Trasgredire il regime di mobilità limitata Covid19 fa rischiare multe e anche il sequestro dell’auto

Usare l’auto e muoversi in Italia senza la dovuta giustificazione, in regime di emergenza da Covid-19, può portare al sequestro dell’auto? Secondo le ultime interpretazioni di alcune Procure sul territorio, come Parma, pare di sì. Prossimamente verranno sciolti i dubbi a livello nazionale uniformando le disposizioni, ma al momento in alcune province del Bel Paese flagellato dal dramma sanitario, potrebbe capitare che a un automobilista colto in spostamento senza valida motivazione (info a questo link) si infligga questa pena aggiuntiva a quella già nota, penale.

AUTO SEQUESTRO. Senza entrare nei tecnicismi del tipo di reato e di come venga gestito ogni singolo elemento dello stesso (l’autore e lo strumento, ovvero l’auto) al momento basta sapere che una delle circolari di questo fine marzo, parla di sequestro preventivo del veicolo, circolante fuori dal proprio Comune, come cosa possibile. Ovviamente se non ci sono le dovute esigenze lavorative o situazioni di necessità (motivi di salute) dimostrate dall’automobilista. Sarà anche da vedere come tratteranno in caso le Procure, i passaggi formali dovuti per simili procedure che richiedono attivazioni, valutazioni prima di approvare e poi anche concludere l’iter.

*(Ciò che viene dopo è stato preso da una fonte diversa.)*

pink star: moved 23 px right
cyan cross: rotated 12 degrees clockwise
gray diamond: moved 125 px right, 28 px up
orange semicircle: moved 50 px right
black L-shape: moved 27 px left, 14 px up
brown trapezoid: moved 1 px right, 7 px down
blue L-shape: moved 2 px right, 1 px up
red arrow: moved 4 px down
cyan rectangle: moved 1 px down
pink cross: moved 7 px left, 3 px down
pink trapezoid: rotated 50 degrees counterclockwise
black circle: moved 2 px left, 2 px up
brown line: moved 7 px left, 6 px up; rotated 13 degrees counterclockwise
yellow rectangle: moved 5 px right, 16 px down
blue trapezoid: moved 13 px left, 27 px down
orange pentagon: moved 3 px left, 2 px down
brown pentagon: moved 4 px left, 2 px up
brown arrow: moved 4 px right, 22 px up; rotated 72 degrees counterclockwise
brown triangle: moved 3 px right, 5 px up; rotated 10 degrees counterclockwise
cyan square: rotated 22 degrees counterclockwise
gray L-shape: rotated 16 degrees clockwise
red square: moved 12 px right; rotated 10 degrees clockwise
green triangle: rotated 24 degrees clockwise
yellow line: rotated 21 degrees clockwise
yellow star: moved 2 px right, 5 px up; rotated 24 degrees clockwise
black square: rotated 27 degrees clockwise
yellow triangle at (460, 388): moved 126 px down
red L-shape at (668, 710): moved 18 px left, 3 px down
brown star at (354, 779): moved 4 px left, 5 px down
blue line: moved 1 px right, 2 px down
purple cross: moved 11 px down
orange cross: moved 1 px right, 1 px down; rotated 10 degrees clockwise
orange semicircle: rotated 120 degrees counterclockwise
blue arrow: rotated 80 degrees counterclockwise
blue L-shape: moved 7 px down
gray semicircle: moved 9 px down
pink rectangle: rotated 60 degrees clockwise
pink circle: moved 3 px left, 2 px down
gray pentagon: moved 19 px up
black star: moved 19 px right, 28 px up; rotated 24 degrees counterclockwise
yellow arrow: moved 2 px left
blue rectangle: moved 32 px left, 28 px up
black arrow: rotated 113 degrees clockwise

In ogni caso, il sequestro dell’auto è un bel deterrente. Vista la situazione però, in cui tutti devono restare a casa e lavorare solo per determinati settori o condizioni, sarà da eseguire in modalità diversa dal solito. Per esempio, potrebbe essere che non arrivi un carro attrezzi e porti via l’auto presso il deposito dell’ente. Eliminare procedure e costi come quelli della classica rimozione e custodia a carico degli enti, fa presumere che sia lo stesso proprietario dell’auto a doversela “auto-sequestrare” ovvero tenerla bloccata al 100%. Pena, questa volta certa e pesante, divenire trasgressore di norme più serie di valenza penale. Se dopo essere stati “beccati” in giro con l’auto quando non si poteva e aver accettato di fermarla dopo il rientro a casa, capita una seconda trasgressione con lo stesso mezzo, posto sotto sequestro “casalingo” le pene salirebbero: reclusione fino a tre anni e multe fino a 516 euro.